The alarming rise in antibiotic resistance has led to an increase in patient mortality and health care costs. This problem is compounded by the absence of new antibiotics close to regulatory approval. Acinetobacter baumannii is a human pathogen that causes infections primarily in patients in intensive care units (ICUs) and is highly antibiotic resistant. Colistin is one of the last-line antibiotics for treating A. baumannii infections; however, colistin-resistant strains are becoming increasingly common. This cationic antibiotic attacks negatively charged bacterial membranes in a manner similar to that seen with cationic antimicrobials of the innate immune system. We therefore set out to determine if the increasing use of colistin, and emergence of colistin-resistant strains, is concomitant with the generation of cross-resistance to host cationic antimicrobials. We found that there is indeed a positive correlation between resistance to colistin and resistance to the host antimicrobials LL-37 and lysozyme among clinical isolates. Importantly, isolates obtained before and after treatment of individual patients demonstrated that colistin use correlated with increased resistance to cationic host antimicrobials. These data reveal the overlooked risk of inducing cross-resistance to host antimicrobials when treating patients with colistin as a last-line antibiotic. IMPORTANCE Increased use of the cationic antibiotic colistin to treat multidrug-resistant Acinetobacter baumannii has led to the development of colistin-resistant strains.
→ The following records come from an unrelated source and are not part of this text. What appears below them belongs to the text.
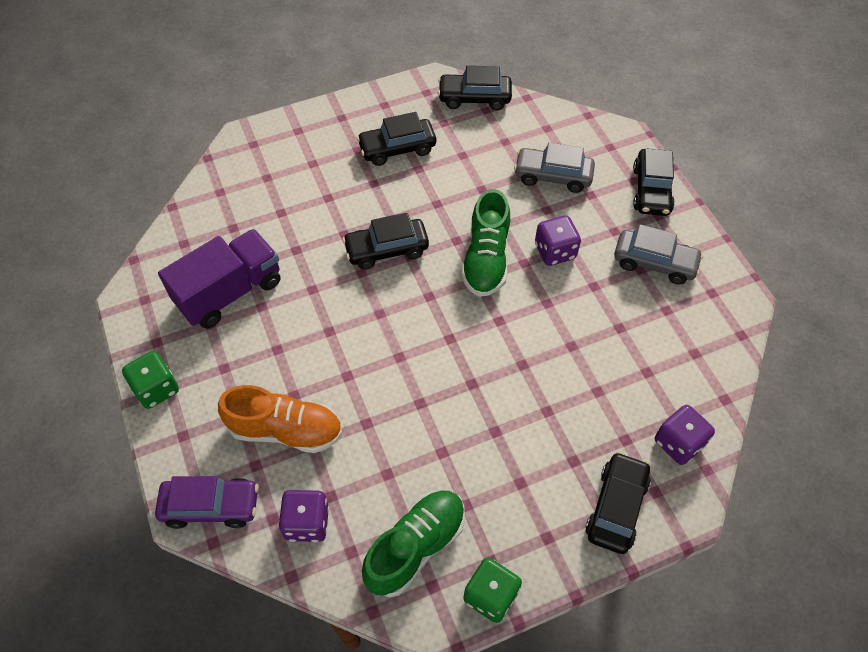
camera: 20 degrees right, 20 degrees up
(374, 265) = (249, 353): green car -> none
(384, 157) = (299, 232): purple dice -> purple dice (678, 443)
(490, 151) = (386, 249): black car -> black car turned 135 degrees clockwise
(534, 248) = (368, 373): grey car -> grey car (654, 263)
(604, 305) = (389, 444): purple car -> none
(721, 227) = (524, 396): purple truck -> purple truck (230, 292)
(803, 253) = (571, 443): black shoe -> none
Here we report that treatment of patients with colistin can induce not only increased resistance to colistin but also resistance to host cationic antimicrobials. This worrisome finding likely represents an example of a broader trend observed in other bacteria against which colistin is used therapeutically such as Pseudomonas aeruginosa and Klebsiella pneumoniae. Furthermore, these data suggest that the possible future use of an array of cationic antimicrobial peptides in development as therapeutics may have unintended negative consequences, eventually leading to the generation of hypervirulent strains that are resistant to innate host defenses. The potential for the induction of cross-resistance to innate immune antimicrobials should be considered during the development of new therapeutics.

FIG 1

Colistin resistance correlates with resistance to host cationic antimicrobials in A. baumannii clinical isolates. (A to J) Colistin-sensitive (A to D) and colistin-resistant (E to J) A. baumannii clinical isolates were treated with 6.25 µg/ml of LL-37 (green) or 2.5 mg/ml of lysozyme (blue) for the indicated times and plated for enumeration of CFU. Time zero CFU is indicated by dashed black lines. (K to L) Percent changes of CFU from time zero to 2 h after treatment with LL-37 (K) or lysozyme (L) from 4 individual experiments with 3 to 4 samples of each isolate represented in panels A to J. Data were analyzed for significance using the unpaired Student’s t test. **, P < 0.001; ***, P < 0.0001. Error bars represent the standard deviations of the results determined for triplicate samples.

FIG 2

Clinical treatment with colistin can induce increased resistance to host cationic antimicrobials. Sequential A. baumannii isolates were collected from 2 patients (Ab6266 and Ab6267, patient 1; Ab3527 and Ab3941, patient 2) pre-colistin treatment (Ab6266 and Ab3527) and post-colistin treatment (Ab6267 and Ab3941). Isolates were treated with 6.25 µg/ml of LL-37 (A and C) or 2.5 mg/ml of lysozyme (B and D). Percent changes from time zero to 2 h after treatment with host antimicrobials from 3 experiments with 3 to 4 samples of each isolate are represented. Data were analyzed for significance using the unpaired Student’s t test. *, P < 0.05; **, P < 0.001. Error bars represent the standard deviations of the results determined for triplicate samples.